- **Record set**
______________________________

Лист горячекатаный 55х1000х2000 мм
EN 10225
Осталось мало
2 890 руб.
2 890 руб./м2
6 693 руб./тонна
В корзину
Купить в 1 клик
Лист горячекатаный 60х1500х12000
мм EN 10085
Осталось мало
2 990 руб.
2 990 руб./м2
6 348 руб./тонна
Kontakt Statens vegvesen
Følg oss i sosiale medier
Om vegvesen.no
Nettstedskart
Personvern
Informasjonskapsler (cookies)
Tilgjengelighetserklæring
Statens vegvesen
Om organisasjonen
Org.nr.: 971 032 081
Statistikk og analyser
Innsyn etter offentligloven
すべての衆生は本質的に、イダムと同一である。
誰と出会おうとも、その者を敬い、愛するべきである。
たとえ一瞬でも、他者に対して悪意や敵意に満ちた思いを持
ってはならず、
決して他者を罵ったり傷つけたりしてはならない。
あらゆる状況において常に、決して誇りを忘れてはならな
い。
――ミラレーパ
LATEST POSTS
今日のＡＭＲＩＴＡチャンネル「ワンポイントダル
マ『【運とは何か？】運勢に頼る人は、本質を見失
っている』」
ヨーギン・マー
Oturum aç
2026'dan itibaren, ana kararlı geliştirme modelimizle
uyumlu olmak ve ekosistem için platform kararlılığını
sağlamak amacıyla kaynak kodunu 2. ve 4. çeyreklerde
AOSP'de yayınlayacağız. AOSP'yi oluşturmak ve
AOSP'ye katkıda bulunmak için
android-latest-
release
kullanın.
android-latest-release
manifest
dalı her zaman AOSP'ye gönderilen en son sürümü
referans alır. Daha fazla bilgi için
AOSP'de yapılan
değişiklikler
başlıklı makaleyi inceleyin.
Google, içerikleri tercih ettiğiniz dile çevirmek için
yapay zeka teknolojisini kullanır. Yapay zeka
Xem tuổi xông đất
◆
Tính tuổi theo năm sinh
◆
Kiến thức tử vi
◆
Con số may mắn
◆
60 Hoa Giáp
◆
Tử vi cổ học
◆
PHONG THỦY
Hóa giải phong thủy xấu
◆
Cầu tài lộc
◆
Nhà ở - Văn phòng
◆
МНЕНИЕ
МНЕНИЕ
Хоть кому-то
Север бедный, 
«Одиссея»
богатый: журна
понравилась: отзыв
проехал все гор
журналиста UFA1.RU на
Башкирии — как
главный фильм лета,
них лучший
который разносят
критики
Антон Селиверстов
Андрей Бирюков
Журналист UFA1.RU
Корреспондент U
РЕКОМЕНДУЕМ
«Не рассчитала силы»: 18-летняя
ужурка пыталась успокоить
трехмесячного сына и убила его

______________________________

- **Work item**
Look over the data above and show each line that contains "için".

- **Written response**
uyumlu olmak ve ekosistem için platform kararlılığını
AOSP'ye katkıda bulunmak için
referans alır. Daha fazla bilgi için
Google, içerikleri tercih ettiğiniz dile çevirmek için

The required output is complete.